Grüne Branche

Gartenchrysanthemen: Kulturverfahren im Test

Sollten unbewurzelte Stecklinge von Gartenchrysanthemen in Vermehrungstöpfen bewurzelt und dann erst in die Endtöpfe getopft oder gleich direkt in die Endtöpfe gesteckt werden? Insgesamt 19 Gartenchrysanthemen-Sorten kultivierte die Bayerischen Landesanstalt (LWG) in Veitshöchheim (Gärtnerbörse 5/2010) in sechs verschiedenen Verfahren mit folgenden Ergebnissen: Im Durchschnitt blühten alle Sorten aus Stecklingsvermehrung am 4. September, die direkt gesteckten am 13. September und die ins Freiland getopften Sorten am 7. September. Die Gewächshauskultur brachte rund zwei Wochen Blühverzögerung bei allen drei Varianten. Die etwas dichteren, kompakteren Pflanzen aus Freilandkultur erzielten bessere Qualitätsnoten als diejenigen aus Gewächshauskultur.
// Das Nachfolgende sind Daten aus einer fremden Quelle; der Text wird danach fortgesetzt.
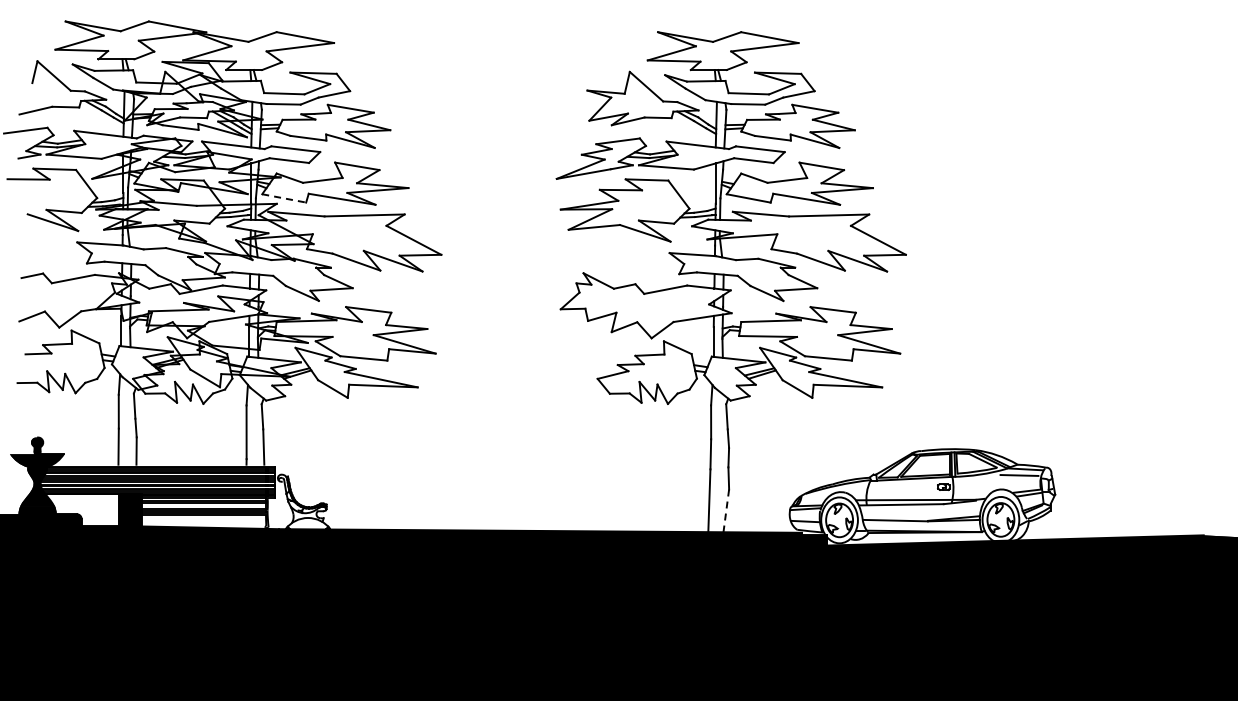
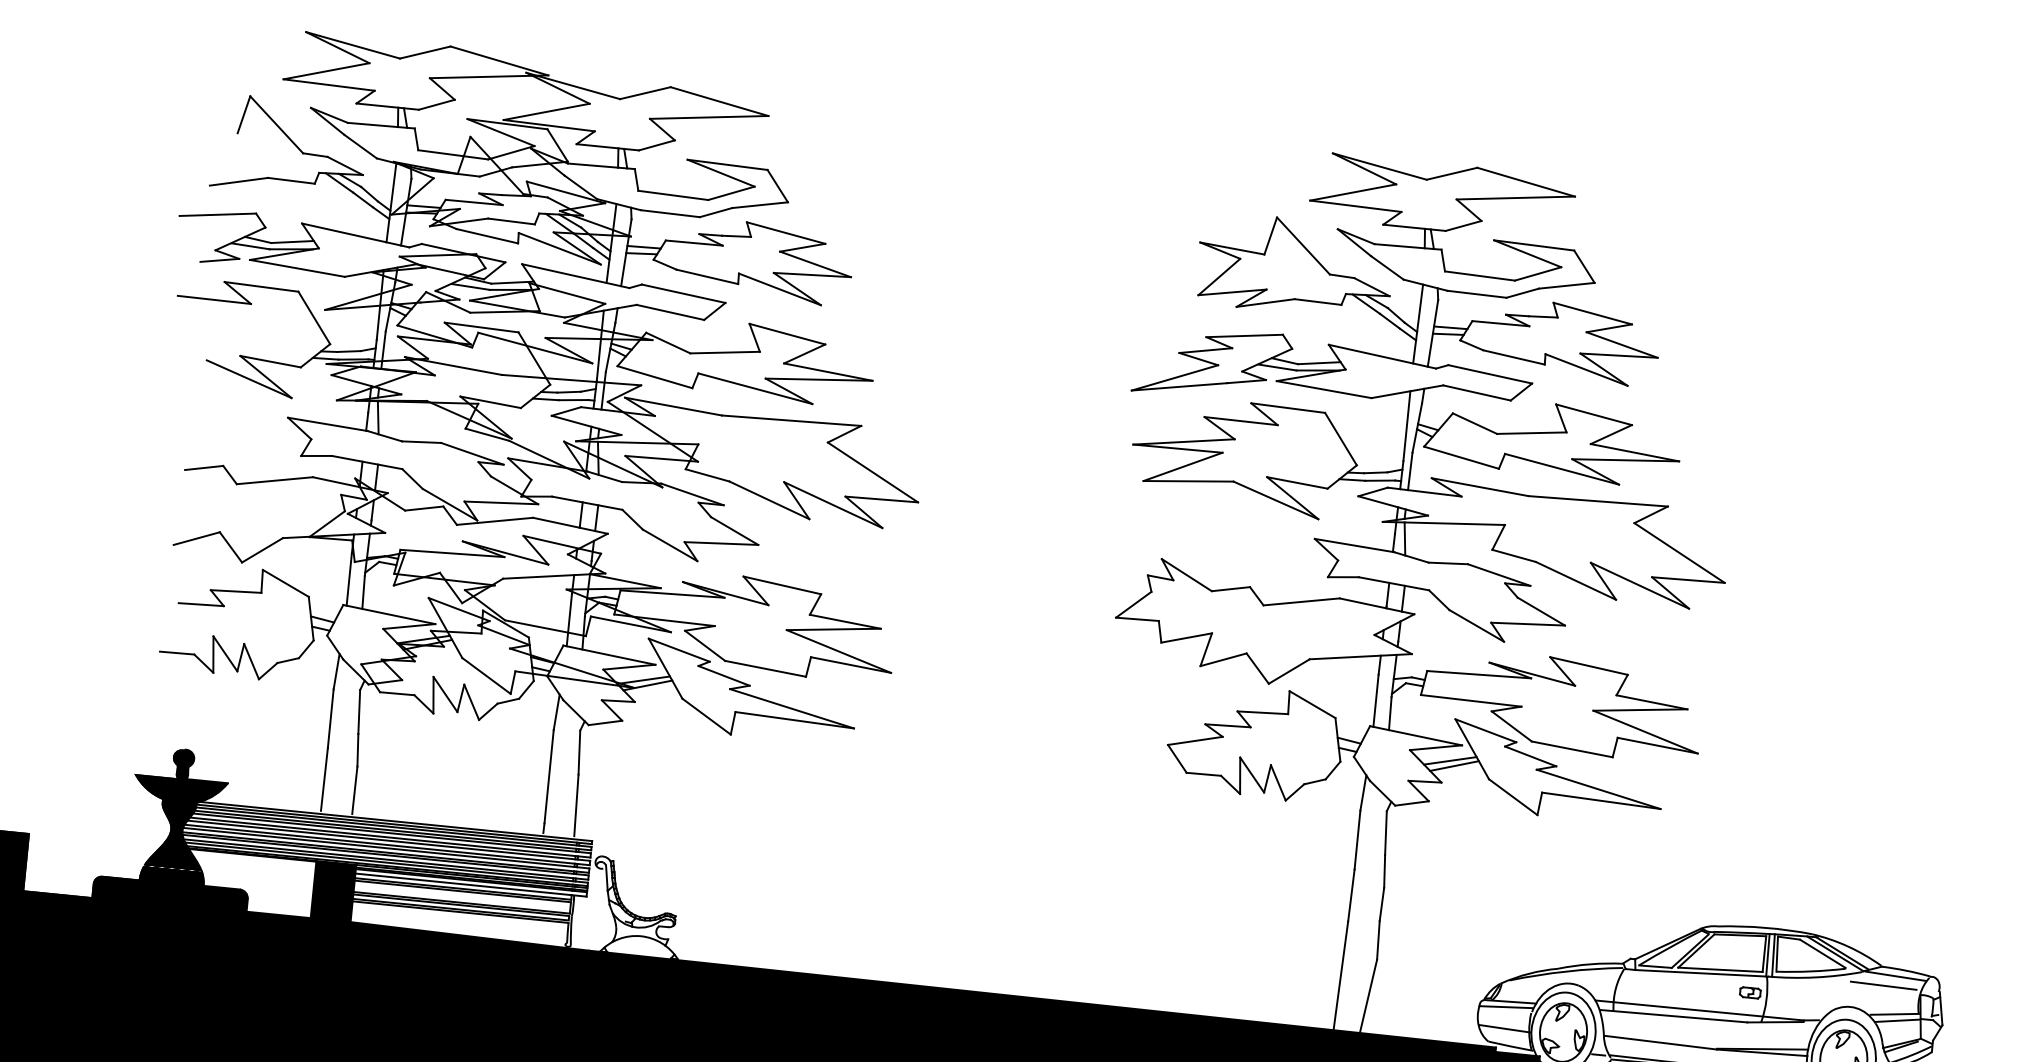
line: (284, 198) -> (655, 377), dashed -> solid
line: (726, 510) -> (1368, 995), dashed -> solid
Die Kulturverfahren Stecklingsvermehrung und Topfen gelieferter Jungpflanzen zeigten sich zu Kulturende fast gleich bei Pflanzengröße, Frühzeitigkeit und Qualität. Die erst in KW 24 unbewurzelt in die 19-Zentimeter-Endtöpfe gesteckten Sorten hatten schnell angewurzelt und wurden zum gleichen Zeitpunkt ins Freiland geräumt wie die drei Wochen früher stecklingsvermehrten Sorten. Daher blühten sie nur neun Tage später, blieben kleiner und zeigten einen kompakteren Pflanzenaufbau.